The standard path into human resources managers begins with a bachelor's degree in a related field, followed by entry-level experience or internships during college. For parents helping a teen prepare, the highest-leverage step before junior year is identifying colleges and programs that feed reliably into this occupation — Solyo's college search lets parents filter by major and admissions data side by side.

Actual education levels of working human resources managers

Based on O*NET surveys of incumbents — what people in this job actually have, not what employers list as required.

Bachelor's degree
81.8%
Post-bachelor certificate
9.1%
Post-secondary certificate
4.5%
Master's degree
4.5%

Related careers your child might also consider

How parents help teens explore careers like this

Solyo helps parents map a teen's interests to specific careers, then back to the colleges and majors that lead there.
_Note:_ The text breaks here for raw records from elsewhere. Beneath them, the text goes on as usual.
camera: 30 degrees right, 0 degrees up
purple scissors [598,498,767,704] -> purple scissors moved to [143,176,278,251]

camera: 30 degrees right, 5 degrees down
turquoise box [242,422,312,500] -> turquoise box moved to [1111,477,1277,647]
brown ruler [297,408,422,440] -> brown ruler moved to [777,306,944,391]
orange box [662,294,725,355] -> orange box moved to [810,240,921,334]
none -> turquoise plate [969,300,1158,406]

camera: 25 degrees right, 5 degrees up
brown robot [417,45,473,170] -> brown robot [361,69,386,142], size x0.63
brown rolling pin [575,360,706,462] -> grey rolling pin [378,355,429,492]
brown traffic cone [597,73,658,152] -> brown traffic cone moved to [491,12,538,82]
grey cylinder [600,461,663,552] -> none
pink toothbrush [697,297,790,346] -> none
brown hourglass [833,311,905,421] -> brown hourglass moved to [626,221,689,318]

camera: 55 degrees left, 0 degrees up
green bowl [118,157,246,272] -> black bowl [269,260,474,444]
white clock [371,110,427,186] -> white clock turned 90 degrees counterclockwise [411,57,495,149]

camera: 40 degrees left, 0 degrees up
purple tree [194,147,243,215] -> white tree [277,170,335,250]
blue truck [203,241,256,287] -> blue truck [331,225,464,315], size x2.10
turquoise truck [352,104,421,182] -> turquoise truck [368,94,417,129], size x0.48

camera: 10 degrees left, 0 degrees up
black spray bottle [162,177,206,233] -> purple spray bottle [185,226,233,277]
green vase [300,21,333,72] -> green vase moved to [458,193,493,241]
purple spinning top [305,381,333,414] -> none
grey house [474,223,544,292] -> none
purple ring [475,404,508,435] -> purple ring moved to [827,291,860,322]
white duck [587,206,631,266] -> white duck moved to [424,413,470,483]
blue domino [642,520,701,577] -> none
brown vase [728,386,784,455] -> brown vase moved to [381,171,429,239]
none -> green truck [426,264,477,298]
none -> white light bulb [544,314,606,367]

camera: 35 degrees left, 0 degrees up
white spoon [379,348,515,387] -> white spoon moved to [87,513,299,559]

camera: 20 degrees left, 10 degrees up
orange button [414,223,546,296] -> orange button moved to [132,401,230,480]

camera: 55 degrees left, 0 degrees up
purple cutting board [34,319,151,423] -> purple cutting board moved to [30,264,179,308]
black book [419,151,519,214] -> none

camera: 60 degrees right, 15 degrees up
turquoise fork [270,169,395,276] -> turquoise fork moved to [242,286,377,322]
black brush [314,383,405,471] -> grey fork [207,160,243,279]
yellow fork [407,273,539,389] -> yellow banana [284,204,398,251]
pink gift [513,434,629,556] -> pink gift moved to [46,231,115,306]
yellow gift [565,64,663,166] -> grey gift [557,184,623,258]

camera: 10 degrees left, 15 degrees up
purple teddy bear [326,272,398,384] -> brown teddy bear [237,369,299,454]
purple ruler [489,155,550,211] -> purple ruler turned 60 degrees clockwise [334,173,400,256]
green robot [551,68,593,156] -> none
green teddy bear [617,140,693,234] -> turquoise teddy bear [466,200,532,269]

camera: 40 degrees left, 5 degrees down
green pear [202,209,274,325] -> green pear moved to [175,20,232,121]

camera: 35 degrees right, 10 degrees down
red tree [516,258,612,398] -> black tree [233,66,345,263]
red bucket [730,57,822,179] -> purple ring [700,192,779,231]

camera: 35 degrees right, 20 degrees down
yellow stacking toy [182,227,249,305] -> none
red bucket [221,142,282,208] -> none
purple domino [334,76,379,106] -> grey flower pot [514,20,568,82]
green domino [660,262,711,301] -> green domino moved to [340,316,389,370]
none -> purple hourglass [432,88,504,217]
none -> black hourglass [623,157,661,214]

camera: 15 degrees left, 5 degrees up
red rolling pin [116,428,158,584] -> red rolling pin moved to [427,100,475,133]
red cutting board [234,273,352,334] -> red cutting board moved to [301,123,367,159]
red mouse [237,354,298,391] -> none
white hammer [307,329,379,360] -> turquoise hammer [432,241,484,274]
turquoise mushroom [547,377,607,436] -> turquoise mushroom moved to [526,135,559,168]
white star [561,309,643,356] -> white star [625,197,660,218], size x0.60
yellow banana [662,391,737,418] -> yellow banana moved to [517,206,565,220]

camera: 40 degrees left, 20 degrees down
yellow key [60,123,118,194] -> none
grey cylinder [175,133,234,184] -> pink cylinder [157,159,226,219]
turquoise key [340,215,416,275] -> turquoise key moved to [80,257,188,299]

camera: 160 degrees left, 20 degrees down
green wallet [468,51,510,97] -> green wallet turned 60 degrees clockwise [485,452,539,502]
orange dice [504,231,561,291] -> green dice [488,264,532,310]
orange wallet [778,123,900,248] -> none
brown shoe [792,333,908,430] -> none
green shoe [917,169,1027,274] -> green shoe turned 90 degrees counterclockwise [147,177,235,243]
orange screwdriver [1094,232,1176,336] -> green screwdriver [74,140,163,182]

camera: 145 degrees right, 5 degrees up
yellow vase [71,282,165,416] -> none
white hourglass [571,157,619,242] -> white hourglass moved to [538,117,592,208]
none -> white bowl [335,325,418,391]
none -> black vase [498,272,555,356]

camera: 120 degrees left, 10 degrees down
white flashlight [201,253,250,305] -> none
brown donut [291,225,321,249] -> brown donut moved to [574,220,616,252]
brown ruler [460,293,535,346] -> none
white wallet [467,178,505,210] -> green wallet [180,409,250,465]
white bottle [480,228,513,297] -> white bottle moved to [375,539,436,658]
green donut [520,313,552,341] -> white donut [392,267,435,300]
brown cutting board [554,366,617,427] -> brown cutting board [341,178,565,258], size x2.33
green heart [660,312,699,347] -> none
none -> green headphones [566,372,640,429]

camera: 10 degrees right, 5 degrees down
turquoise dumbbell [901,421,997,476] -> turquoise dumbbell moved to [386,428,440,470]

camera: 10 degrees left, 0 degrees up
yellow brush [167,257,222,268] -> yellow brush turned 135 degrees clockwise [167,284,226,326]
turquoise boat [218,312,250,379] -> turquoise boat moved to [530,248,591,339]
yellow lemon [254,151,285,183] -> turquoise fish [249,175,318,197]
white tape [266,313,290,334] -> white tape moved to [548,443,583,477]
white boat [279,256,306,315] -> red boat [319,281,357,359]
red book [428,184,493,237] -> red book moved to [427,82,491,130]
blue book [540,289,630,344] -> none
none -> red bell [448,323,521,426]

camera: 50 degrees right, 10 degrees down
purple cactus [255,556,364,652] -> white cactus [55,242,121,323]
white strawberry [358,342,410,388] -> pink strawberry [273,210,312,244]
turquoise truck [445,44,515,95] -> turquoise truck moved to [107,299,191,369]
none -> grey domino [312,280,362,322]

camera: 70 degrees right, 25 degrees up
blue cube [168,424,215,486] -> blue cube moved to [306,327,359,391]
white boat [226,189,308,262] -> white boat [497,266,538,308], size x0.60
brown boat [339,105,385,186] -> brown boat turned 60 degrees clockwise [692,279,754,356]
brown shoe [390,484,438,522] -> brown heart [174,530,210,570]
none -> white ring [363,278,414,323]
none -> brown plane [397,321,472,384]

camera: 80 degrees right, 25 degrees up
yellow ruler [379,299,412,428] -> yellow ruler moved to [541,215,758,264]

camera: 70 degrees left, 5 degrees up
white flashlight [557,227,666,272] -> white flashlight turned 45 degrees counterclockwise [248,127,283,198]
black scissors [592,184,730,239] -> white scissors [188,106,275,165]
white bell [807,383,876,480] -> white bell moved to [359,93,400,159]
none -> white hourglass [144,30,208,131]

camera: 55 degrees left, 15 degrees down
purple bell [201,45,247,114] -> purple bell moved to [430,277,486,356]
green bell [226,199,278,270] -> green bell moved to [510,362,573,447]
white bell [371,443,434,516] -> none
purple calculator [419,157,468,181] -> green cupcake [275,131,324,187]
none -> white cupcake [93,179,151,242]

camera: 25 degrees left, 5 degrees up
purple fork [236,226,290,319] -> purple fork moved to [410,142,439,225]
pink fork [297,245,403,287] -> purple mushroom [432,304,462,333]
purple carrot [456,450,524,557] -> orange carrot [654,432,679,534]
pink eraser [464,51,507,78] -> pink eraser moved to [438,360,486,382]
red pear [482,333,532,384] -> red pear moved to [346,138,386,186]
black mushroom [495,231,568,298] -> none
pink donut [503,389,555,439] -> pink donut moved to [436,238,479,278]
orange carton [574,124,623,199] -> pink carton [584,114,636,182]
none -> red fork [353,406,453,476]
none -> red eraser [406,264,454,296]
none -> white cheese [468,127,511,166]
Salary, outlook, and education data come from BLS and O*NET — the same sources high school counselors use — but presented for the parent's planning lens, not the student's exploration view.

Common questions parents ask about human resources managers

What is the median salary for human resources managers?

The median annual salary for human resources managers is $140,030 according to the latest Bureau of Labor Statistics data.

Is human resources managers a growing career?

BLS projects +5.0% growth for human resources managers from 2024 through 2034, which is average growth projected to grow at roughly the US average.

What education does my child need to become human resources manager?

The typical entry path requires a bachelor's degree, plus any state licensure or certification specific to the role. Programs that align well with this career can be filtered inside Solyo's college search.

What careers are similar to human resources managers?

Related occupations within the Management category share education paths and skill profiles, so they're a useful starting set when a teen is uncertain. The "Related careers" section below lists nearby options.

Salary data sourced from the U.S. Bureau of Labor Statistics Occupational Employment Statistics program. Skills, tasks, and education distribution from the O*NET database. Job outlook from the BLS Employment Projections 2024–2034 release.